Three Genome-scale Approaches Support that Lungfish is the Closest
Living Relative of Land Vertebrate, but not Coelacanth
Abstract
The origin of tetrapod has been one of intense debating open questions
for decades between coelacanth(Latimeria chalumnae) and lungfish
(Protopterus annectens). For resolving this incongruence in phylogenies,
a genome-wide data mining approach is used to retrieve 43 shared genes
of seven taxa from GenBank and further 1001 orthologous genes of ten
taxa from the Ensembl and NCBI. We used the maximum gene-support tree
approach and the majority-rule branch approach to analyze 43 nuclear
genes encoding amino acid residues and compared these results to those
inferred with the concatenation approach. Our results successfully
provide strong evidence in favor of the lungfish-tetrapod hypothesis,
but rejecting the coelacanth-tetrapod hypothesis based on significantly
fewer gene supports and lower taxon jackknife probabilities for the
coelacanth-tetrapod clade than the lungfish-tetrapod one with the
maximum gene-support tree approach and the jackknife method for taxon
subsampling.
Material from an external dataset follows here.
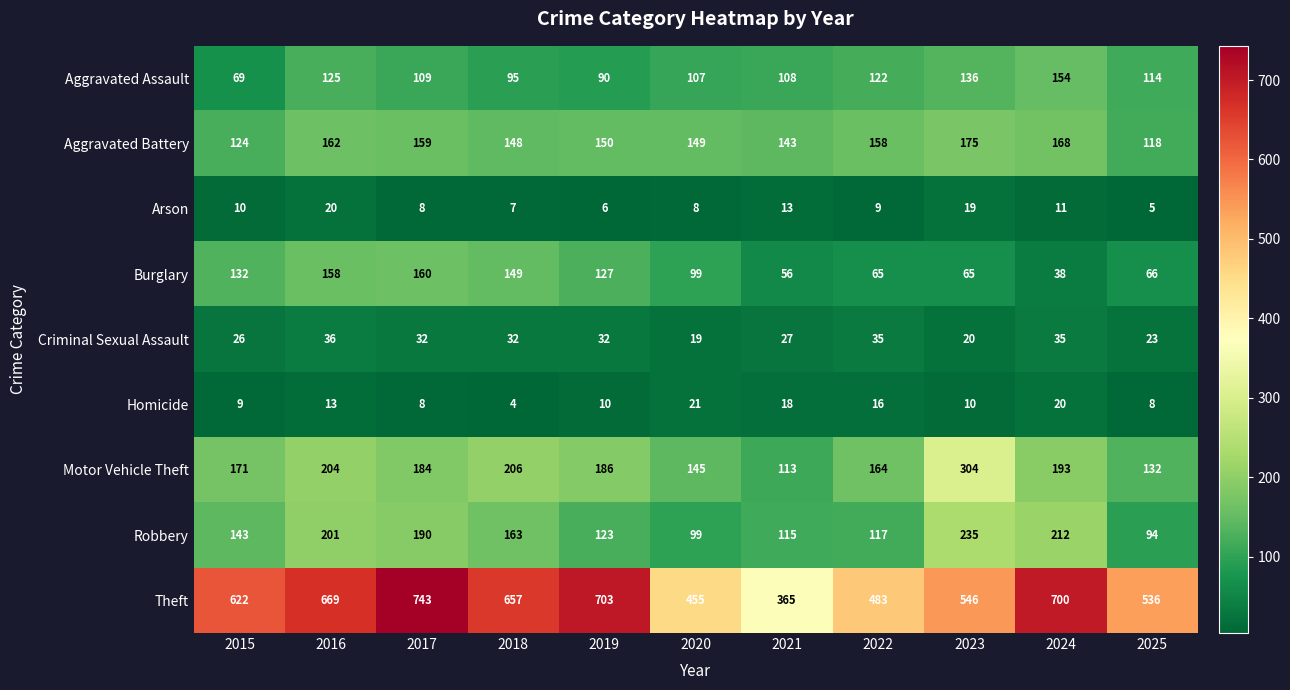

List the series in order of their peak value, highest first.

Theft, Motor Vehicle Theft, Robbery, Aggravated Battery, Burglary, Aggravated Assault, Criminal Sexual Assault, Homicide, Arson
When more and more genomic data become available in recent
years, sequence data of 1001 shared genes was mined. We used the maximum
gene-support approach with this larger dataset successfully to infer
that lungfish is the closest relative of land vertebrates with a
significant difference at p < 0.01 (Chi-Square test) in gene
support values between a maximum gene-support tree and the second most
gene support tree with ML methods. The second most support to the
maximum (SM ratio), a relative value, is a better support index than a
single absolute value of support to show the insight of the phylogenetic
support. Our results also show increasing the number of shared genes is
much more effective than increasing the number of taxa.